You Dont Have To Be Mad
Gang of Four were one of the leading post-punk bands of the late ’70s and early ’80s, fusing an eclectic mix of funk, dub-reggae, punk and new wave elements with lyrics that spoke of societies ills. The English outfit were a hard-edged and politically motivated band that were considered by many to be one of the best at what they did. The ’80s and ’90s saw some lineup changes and a softening of their sound that veered a little toward hard disco and new wave, but the albums kept coming on strong, staying true to what they believed was relevant for the times.

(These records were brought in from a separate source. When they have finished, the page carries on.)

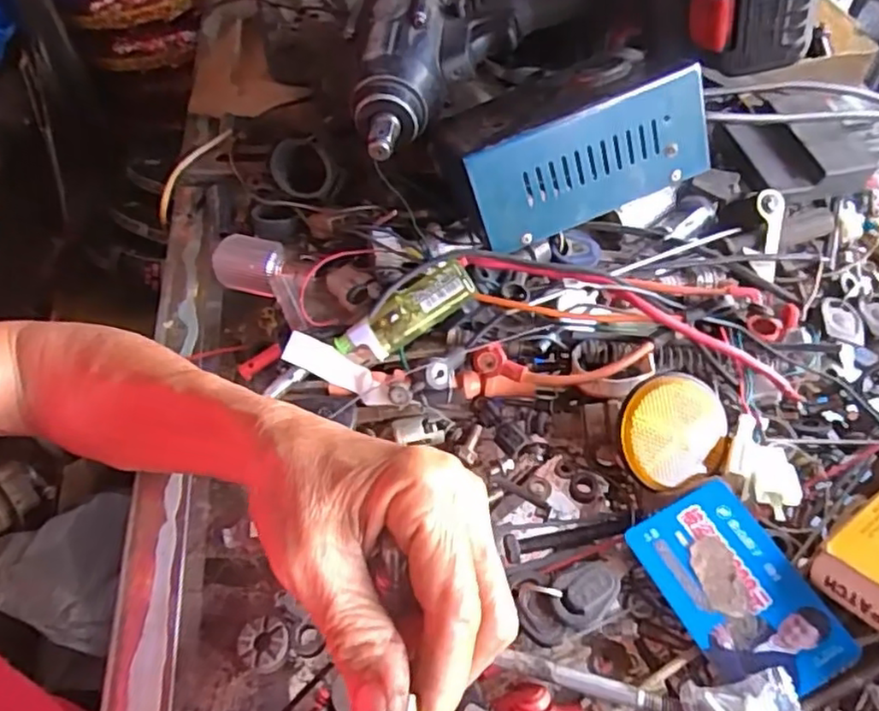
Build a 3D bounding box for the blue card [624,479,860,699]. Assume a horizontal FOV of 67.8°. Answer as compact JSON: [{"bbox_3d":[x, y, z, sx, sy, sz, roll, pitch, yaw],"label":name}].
[{"bbox_3d":[0.127,0.101,0.280,0.054,0.006,0.085,-28,59,-7],"label":"blue card"}]

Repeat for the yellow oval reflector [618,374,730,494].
[{"bbox_3d":[0.108,0.035,0.313,0.044,0.007,0.054,41,85,-3],"label":"yellow oval reflector"}]

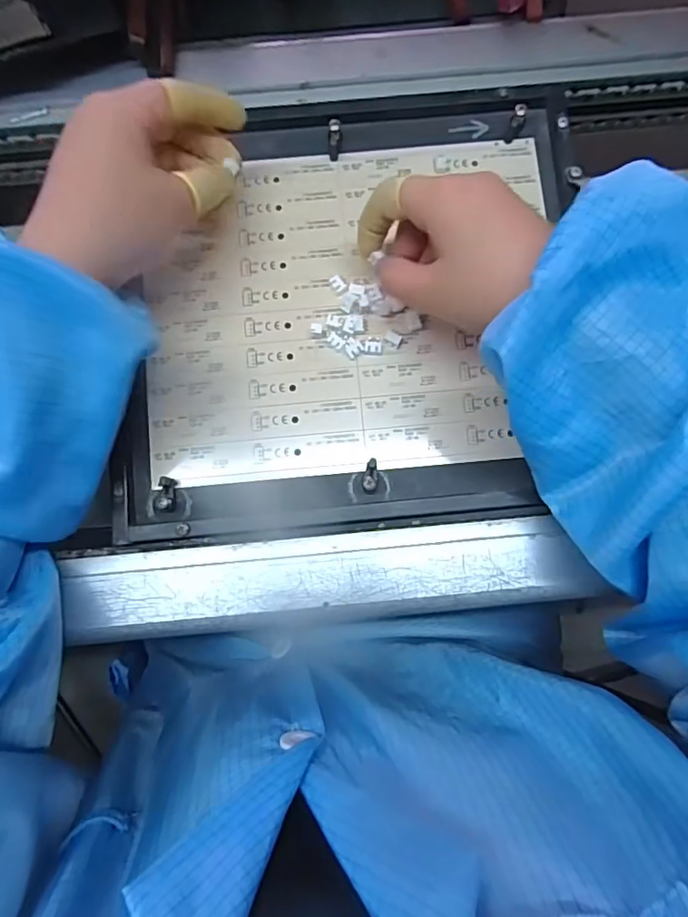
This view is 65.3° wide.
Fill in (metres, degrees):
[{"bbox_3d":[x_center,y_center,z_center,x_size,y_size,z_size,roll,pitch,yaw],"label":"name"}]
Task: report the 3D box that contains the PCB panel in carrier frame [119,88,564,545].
[{"bbox_3d":[0.002,-0.096,0.338,0.267,0.015,0.273,-3,83,1],"label":"PCB panel in carrier frame"}]

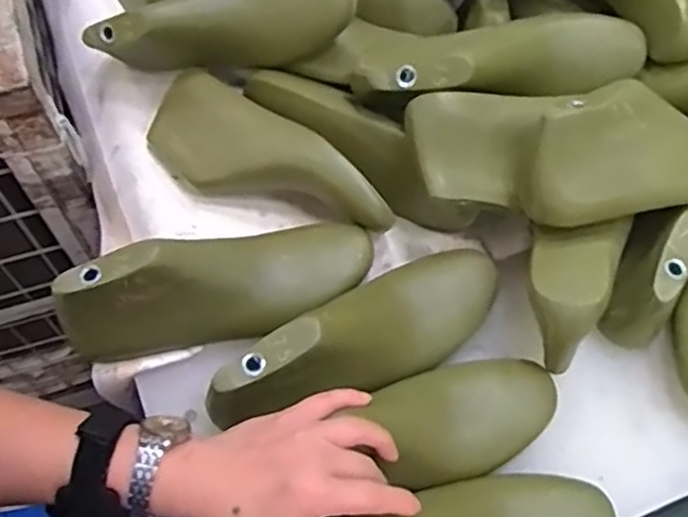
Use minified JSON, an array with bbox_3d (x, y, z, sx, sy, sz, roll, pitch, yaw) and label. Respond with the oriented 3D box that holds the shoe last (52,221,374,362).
[{"bbox_3d":[-0.094,0.018,0.547,0.240,0.071,0.076,-19,64,-11],"label":"shoe last"}]

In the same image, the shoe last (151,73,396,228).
[{"bbox_3d":[-0.069,-0.076,0.614,0.231,0.072,0.080,35,67,16],"label":"shoe last"}]

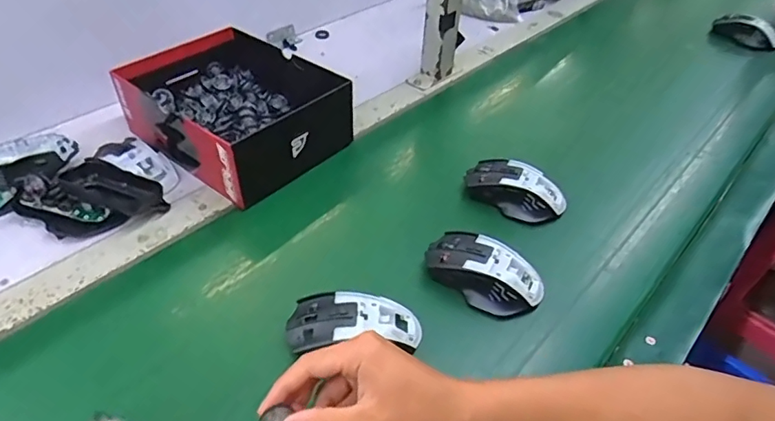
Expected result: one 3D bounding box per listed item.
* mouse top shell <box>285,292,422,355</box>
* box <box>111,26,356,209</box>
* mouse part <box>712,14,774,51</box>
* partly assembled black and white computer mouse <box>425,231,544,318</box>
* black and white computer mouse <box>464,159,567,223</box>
[{"bbox_3d":[-0.029,0.099,0.457,0.115,0.028,0.057,3,43,-1],"label":"mouse top shell"},{"bbox_3d":[-0.199,-0.135,0.672,0.268,0.084,0.191,31,49,27],"label":"box"},{"bbox_3d":[0.683,-0.336,0.998,0.124,0.057,0.051,20,45,17],"label":"mouse part"},{"bbox_3d":[0.094,0.058,0.509,0.112,0.033,0.060,25,47,21],"label":"partly assembled black and white computer mouse"},{"bbox_3d":[0.148,-0.026,0.603,0.112,0.035,0.057,21,45,18],"label":"black and white computer mouse"}]

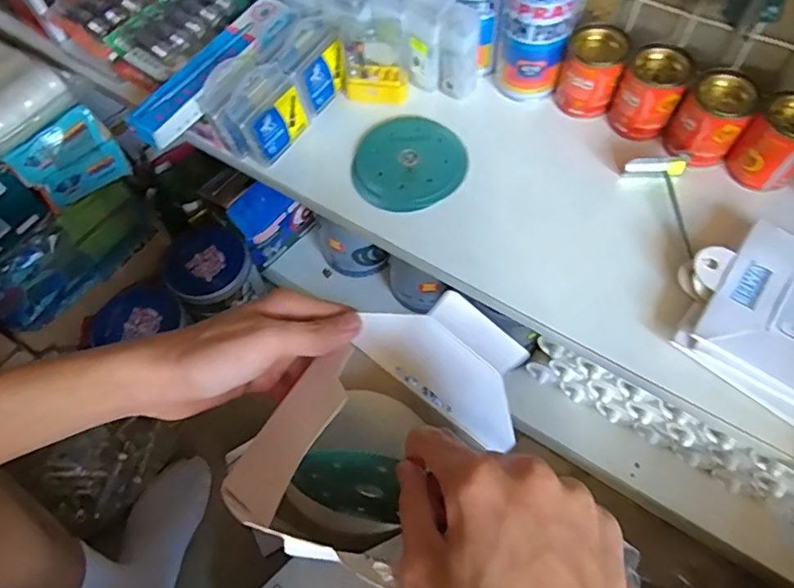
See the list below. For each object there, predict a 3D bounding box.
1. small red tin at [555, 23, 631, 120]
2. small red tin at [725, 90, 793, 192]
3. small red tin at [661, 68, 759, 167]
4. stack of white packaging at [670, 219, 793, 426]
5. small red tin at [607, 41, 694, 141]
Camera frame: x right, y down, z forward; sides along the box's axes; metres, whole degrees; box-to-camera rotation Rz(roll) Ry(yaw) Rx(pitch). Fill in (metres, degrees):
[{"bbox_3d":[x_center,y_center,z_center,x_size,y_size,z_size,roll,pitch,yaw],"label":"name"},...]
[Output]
[{"bbox_3d":[0.186,-0.211,0.516,0.052,0.069,0.050,-1,60,2],"label":"small red tin"},{"bbox_3d":[0.331,-0.131,0.465,0.055,0.069,0.048,38,68,22],"label":"small red tin"},{"bbox_3d":[0.282,-0.156,0.484,0.054,0.065,0.059,-1,60,2],"label":"small red tin"},{"bbox_3d":[0.301,0.020,0.411,0.154,0.025,0.139,32,66,19],"label":"stack of white packaging"},{"bbox_3d":[0.234,-0.186,0.498,0.052,0.068,0.050,-1,60,2],"label":"small red tin"}]

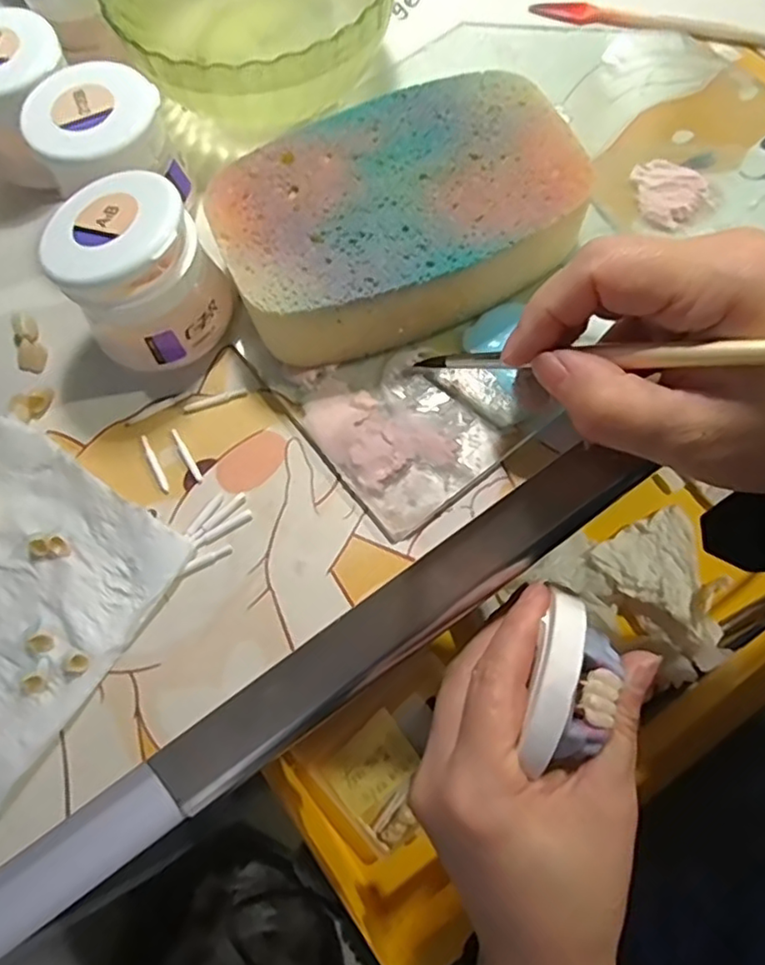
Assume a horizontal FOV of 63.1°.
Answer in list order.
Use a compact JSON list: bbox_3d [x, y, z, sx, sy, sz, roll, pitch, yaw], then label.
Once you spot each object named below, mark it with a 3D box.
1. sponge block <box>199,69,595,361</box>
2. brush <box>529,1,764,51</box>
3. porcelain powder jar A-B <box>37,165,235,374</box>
[{"bbox_3d":[0.007,-0.102,0.237,0.132,0.034,0.089,-20,71,-4],"label":"sponge block"},{"bbox_3d":[0.140,-0.216,0.297,0.136,0.013,0.012,15,72,8],"label":"brush"},{"bbox_3d":[-0.087,-0.073,0.226,0.049,0.057,0.052,-1,70,3],"label":"porcelain powder jar A-B"}]

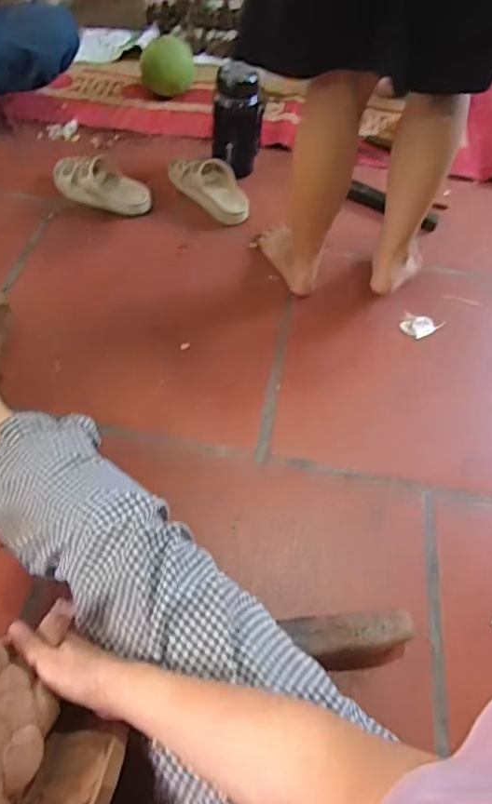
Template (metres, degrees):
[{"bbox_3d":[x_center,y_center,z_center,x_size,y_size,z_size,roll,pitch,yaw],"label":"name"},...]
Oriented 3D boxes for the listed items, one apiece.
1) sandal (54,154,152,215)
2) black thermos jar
[{"bbox_3d":[-0.309,-0.471,1.141,0.228,0.071,0.095,21,57,9],"label":"sandal"},{"bbox_3d":[-0.018,-0.603,1.167,0.106,0.206,0.105,1,57,-2],"label":"black thermos jar"}]

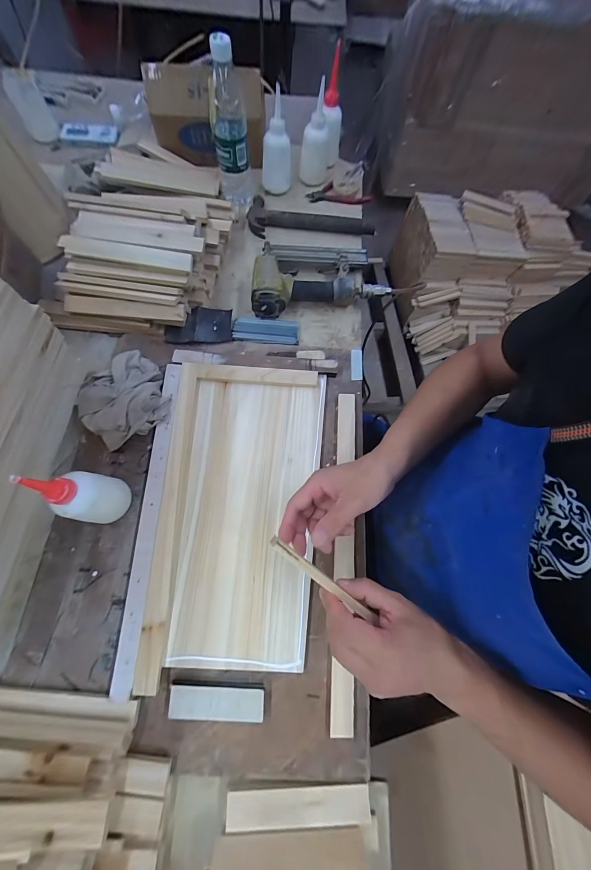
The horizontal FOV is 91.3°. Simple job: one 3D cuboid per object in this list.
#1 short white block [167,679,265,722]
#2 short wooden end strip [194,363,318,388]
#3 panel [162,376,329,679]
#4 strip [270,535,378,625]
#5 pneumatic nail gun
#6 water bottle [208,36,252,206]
[{"bbox_3d":[-0.093,0.319,0.348,0.110,0.017,0.034,3,71,-2],"label":"short white block"},{"bbox_3d":[-0.065,-0.102,0.489,0.203,0.005,0.030,3,71,-1],"label":"short wooden end strip"},{"bbox_3d":[-0.064,0.102,0.427,0.197,0.014,0.394,3,71,-1],"label":"panel"},{"bbox_3d":[0.028,0.148,0.294,0.136,0.008,0.012,40,73,-6],"label":"strip"},{"bbox_3d":[0.040,-0.312,0.558,0.262,0.059,0.139,-11,71,-6],"label":"pneumatic nail gun"},{"bbox_3d":[-0.126,-0.577,0.551,0.065,0.226,0.063,-6,71,-5],"label":"water bottle"}]

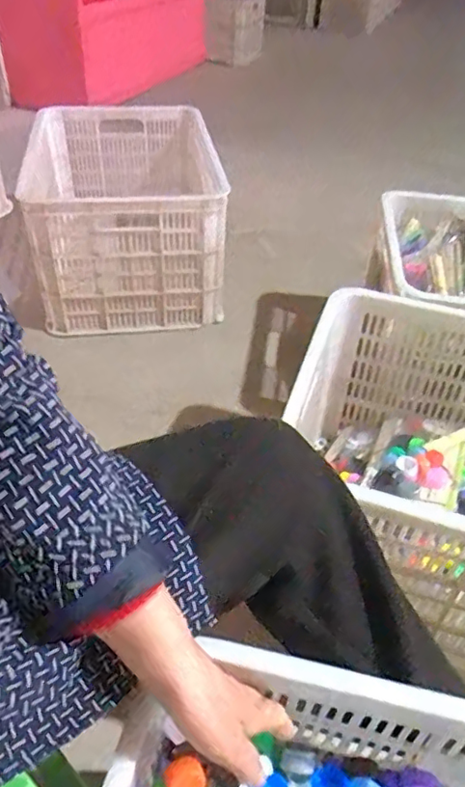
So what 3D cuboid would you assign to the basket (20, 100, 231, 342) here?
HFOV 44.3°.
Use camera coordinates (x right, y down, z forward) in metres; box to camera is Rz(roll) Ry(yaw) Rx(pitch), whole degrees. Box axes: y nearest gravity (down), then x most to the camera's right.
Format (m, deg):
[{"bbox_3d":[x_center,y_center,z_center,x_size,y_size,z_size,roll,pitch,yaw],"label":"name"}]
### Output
[{"bbox_3d":[-0.257,-0.432,1.390,0.411,0.327,0.561,-6,41,-10],"label":"basket"}]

Now the band has just released Content and, by all appearances, this is some of their strongest material to date. I was a bit young to latch onto their music when it first came out, but listening through their catalogue now, I can appreciate their output. Content is great because it captures something visceral and lacking in some of today’s music. There is an unapologetically dated quality to some of the songs that mix well with modern day technological advances. The lyrics come from a place of thought, urging us to look more closely at the holes we dig for ourselves in our undesirable chosen professions (“I Party All the Time”), or at losing touch with our identity in a consumerist-obsessed culture (“Who Am I?”). These are well written songs that don’t rely on smash-mouth anger tactics in order to be affecting. The messages are clearly stated and the music is fun, driving and real. Long time fans of the band will rejoice at this return to form and new listeners will easily be drawn in.